**What is being asked**
Gather every line in the listing below that contains the string "Show", and copy each one out in full.

**Extracted information**
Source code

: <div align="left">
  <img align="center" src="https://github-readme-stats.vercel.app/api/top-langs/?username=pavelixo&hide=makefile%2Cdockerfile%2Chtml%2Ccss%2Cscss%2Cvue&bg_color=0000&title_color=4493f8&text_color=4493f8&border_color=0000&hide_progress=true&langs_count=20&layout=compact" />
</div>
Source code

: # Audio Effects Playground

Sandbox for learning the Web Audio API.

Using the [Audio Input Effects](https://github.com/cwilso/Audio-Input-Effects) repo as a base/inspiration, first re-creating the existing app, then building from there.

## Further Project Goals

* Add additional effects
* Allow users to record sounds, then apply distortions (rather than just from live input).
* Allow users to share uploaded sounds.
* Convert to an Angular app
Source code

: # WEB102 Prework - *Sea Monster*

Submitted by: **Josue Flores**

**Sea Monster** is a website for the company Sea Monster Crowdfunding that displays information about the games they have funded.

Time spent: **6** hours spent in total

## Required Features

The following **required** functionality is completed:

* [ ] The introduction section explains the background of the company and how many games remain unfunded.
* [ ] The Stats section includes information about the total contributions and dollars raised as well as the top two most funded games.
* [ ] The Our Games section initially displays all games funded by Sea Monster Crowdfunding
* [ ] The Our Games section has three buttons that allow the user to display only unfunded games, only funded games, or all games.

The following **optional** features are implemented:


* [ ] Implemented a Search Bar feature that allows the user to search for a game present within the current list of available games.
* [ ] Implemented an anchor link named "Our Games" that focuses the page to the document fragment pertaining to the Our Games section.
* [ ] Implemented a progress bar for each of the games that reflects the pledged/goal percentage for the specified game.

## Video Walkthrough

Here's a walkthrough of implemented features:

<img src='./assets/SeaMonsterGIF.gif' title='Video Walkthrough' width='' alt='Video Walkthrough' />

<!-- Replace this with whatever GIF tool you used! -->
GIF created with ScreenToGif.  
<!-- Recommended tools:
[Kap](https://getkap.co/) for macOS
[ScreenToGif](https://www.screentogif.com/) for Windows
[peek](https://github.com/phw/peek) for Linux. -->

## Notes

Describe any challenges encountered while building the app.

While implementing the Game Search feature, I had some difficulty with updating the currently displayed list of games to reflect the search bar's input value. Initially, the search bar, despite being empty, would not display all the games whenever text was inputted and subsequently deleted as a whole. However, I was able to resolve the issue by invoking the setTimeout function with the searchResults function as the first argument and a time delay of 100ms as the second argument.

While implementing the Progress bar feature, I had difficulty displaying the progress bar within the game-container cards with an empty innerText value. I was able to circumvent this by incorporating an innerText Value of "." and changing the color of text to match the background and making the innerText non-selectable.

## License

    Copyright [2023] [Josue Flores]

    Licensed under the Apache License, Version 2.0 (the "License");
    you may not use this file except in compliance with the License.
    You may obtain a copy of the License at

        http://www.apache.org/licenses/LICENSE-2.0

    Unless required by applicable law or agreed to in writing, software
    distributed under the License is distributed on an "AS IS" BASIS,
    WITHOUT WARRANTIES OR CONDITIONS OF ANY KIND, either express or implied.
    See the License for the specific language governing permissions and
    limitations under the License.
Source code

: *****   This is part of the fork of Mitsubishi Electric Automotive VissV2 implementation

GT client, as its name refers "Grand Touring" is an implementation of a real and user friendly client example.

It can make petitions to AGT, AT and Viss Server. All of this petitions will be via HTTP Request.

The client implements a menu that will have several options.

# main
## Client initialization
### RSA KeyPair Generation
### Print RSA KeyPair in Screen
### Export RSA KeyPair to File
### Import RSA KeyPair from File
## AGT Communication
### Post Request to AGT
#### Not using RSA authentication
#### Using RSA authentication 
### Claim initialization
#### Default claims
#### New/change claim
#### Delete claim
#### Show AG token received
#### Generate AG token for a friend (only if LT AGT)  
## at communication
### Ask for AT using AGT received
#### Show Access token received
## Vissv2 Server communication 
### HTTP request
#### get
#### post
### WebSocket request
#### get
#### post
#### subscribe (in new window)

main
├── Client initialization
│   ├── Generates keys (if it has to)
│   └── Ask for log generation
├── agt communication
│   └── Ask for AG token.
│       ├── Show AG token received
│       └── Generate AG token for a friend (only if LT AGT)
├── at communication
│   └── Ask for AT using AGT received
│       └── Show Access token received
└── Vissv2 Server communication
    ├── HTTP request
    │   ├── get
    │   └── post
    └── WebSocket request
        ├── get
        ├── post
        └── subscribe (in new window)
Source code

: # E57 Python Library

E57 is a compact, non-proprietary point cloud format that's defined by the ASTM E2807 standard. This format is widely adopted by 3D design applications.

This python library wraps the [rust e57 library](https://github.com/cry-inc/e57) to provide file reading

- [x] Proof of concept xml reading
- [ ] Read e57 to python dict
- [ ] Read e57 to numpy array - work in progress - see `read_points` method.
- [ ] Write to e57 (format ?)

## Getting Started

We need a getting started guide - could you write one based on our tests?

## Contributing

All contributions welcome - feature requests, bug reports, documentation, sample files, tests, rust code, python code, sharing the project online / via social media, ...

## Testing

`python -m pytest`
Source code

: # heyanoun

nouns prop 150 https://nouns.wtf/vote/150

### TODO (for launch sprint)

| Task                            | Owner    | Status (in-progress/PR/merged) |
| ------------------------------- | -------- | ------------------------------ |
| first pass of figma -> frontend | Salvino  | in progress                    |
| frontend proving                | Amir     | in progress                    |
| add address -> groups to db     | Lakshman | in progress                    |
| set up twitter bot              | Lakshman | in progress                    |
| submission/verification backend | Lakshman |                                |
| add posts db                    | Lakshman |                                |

**Your response**
#### Show AG token received
#### Show Access token received
│       ├── Show AG token received
│       └── Show Access token received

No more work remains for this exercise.